Skip to main content
Caribou includes a client for the Kestrel Postgres API. Use it to register projects, runs, run steps, and datapoints so traces link up in the Kestrel UI.

Setup

kestrel = caribou.get_kestrel_client()

if kestrel.enabled:
    project = kestrel.get_or_create_project(name="my-project")
The client is enabled when KESTREL_API_URL and KESTREL_API_KEY are set. Check kestrel.enabled before making calls.

Projects

project = kestrel.get_or_create_project(name="my-project")
project_id = project["id"]

Runs

Register runs for eval and train workloads. Production deployments skip run registration and use the project name as run_id.
run = kestrel.create_run(
    project_id=project_id,
    version_hash="abc123",
    env_name="my-env",
    dataloader_name="my-dataloader",
    grader_name="my-grader",
    model_name="gpt-5",
)
run_id = run["id"]
Update run status:
from datetime import datetime, UTC

kestrel.update_run(run_id, status="running")
kestrel.update_run(run_id, status="completed", completed_at=datetime.now(UTC))

Run steps

Create steps within a run to group traces by training/eval step:
kestrel.create_run_step(run_id, step_number=0, phase="eval")
kestrel.create_run_step(run_id, step_number=1, phase="train")

Datapoints

Register datapoints so traces can reference them. Registration is non-blocking and runs in the background.
dp = kestrel.get_or_create_datapoint(
    name="test-case-1",
    problem_input={"question": "What is 2+2?"},
    grader_input={"expected_answer": "4"},
)
datapoint_id = dp["id"]
For bulk registration:
kestrel.register_datapoints_batch(datapoints)

Cleanup

caribou.shutdown_kestrel()

Comprehensive eval example

import caribou
from caribou import Message, ToolExecution, Grade
from datetime import datetime, UTC

kestrel = caribou.get_kestrel_client()

if kestrel.enabled:
    project = kestrel.get_or_create_project(name="my-project")
    run = kestrel.create_run(
        project_id=project["id"],
        version_hash="abc123",
        env_name="my-env",
        dataloader_name="my-dataloader",
        grader_name="my-grader",
        model_name="gpt-5",
    )

[Task item A] On the Kestrel client page, what must be set for the client to be enabled?
[Task item B] Write the next part of the Kestrel client page, picking up right after its final line of code.
The records are not needed for any of these tasks.

[Records shown]
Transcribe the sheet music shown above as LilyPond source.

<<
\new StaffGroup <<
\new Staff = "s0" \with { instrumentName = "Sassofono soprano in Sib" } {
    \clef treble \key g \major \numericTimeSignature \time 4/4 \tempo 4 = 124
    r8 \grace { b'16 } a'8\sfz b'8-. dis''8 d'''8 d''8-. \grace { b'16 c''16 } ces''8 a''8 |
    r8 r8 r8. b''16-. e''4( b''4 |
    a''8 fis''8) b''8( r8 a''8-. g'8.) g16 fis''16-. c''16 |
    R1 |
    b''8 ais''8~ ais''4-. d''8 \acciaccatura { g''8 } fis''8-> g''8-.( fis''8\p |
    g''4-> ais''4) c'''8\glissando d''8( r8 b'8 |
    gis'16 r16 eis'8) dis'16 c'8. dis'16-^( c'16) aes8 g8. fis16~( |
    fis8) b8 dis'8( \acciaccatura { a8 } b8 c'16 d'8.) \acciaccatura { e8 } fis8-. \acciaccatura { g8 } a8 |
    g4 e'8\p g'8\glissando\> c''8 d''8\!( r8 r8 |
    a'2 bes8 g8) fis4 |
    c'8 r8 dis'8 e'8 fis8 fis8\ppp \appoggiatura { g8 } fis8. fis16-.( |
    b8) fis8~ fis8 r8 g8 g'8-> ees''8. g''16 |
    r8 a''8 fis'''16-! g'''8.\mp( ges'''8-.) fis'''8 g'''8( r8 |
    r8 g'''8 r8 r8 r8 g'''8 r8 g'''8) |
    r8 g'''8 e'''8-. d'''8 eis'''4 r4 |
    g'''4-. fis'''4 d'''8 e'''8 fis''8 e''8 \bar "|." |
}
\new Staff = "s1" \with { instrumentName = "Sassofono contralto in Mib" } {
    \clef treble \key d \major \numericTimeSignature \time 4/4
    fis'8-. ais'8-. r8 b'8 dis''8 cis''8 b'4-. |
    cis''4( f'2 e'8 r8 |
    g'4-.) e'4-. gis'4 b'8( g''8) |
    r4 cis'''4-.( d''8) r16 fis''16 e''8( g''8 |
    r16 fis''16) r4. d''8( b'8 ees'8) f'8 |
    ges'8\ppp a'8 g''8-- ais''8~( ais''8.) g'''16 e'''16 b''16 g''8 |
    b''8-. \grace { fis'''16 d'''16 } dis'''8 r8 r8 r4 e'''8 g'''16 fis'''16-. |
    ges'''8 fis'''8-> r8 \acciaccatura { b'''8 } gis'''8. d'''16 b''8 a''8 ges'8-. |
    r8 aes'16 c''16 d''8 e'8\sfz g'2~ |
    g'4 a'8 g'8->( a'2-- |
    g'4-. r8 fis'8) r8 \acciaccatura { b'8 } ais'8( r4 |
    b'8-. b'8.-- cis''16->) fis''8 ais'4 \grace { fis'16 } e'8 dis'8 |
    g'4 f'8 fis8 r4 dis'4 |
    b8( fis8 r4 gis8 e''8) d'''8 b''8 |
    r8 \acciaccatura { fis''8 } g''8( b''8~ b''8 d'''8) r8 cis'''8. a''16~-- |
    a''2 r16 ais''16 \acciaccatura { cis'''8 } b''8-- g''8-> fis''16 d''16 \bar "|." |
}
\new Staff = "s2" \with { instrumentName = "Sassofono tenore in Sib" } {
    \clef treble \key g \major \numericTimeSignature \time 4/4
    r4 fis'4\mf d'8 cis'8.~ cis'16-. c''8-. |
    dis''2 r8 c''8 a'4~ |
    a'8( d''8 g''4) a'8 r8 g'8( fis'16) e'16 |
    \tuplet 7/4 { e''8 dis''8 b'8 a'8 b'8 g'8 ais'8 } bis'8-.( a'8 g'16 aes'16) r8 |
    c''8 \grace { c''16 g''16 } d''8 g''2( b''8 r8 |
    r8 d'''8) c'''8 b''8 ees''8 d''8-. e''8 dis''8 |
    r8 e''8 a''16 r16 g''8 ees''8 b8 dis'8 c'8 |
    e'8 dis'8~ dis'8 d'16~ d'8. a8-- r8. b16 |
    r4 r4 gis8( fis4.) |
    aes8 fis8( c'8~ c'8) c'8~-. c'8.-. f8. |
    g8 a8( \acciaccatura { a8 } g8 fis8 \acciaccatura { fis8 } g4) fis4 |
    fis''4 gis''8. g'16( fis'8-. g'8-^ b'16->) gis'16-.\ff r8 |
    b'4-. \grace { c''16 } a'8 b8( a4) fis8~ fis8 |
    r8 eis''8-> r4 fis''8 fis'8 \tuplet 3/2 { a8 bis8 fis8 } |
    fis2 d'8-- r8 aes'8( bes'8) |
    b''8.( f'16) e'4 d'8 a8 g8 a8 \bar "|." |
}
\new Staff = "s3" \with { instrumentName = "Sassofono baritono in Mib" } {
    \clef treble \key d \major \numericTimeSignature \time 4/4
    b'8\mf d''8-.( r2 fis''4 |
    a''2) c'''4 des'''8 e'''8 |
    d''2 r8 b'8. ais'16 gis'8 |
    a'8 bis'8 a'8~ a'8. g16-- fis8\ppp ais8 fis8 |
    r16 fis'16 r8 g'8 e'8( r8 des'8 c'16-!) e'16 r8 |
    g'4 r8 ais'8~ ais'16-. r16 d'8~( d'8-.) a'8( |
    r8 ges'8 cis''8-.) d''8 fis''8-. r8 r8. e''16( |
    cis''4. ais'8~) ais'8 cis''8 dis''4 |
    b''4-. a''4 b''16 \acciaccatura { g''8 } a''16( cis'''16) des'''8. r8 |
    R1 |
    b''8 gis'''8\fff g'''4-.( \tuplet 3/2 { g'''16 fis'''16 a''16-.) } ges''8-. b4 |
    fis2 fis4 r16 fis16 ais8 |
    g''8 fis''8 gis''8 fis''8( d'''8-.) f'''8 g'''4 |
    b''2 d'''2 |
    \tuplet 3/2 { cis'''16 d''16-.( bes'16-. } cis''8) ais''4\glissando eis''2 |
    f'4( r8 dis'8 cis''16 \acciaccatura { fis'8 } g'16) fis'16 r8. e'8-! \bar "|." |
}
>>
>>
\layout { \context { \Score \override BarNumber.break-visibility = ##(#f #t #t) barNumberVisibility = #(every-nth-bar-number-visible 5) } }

[Exercise result A] KESTREL_API_URL and KESTREL_API_KEY must both be set.

[Exercise result B]
    run_id = run["id"]
    kestrel.update_run(run_id, status="running")
    kestrel.create_run_step(run_id, step_number=0, phase="eval")
else:
    run_id = "local-run"

caribou.configure(run_id=run_id, phase="eval")

for datapoint in datapoints:
    if kestrel.enabled:
        dp = kestrel.get_or_create_datapoint(
            name=datapoint["name"],
            problem_input=datapoint["input"],
            grader_input=datapoint["expected"],
        )
        datapoint_id = dp["id"]
    else:
        datapoint_id = datapoint["name"]

    with caribou.trace_run({
        "datapoint_id": datapoint_id,
        "phase": "eval",
        "env_name": "my-env",
        "model_name": "gpt-5",
        "grader_name": "my-grader",
    }) as trace_id:
        caribou.log(Message(role="user", content=datapoint["prompt"]))

        completion = await get_completion(datapoint["prompt"])
        caribou.log(Message(
            role="assistant",
            content=completion["content"],
            model="gpt-5",
            input_tokens=completion["usage"]["input"],
            output_tokens=completion["usage"]["output"],
        ))

        score = await grade(completion, datapoint["expected"])
        caribou.log(Grade(score=score, grader_type="MyGrader"))
        caribou.set_status(caribou.RolloutStatus.COMPLETED)

    caribou.flush()

if kestrel.enabled:
    kestrel.update_run(run_id, status="completed", completed_at=datetime.now(UTC))

caribou.shutdown()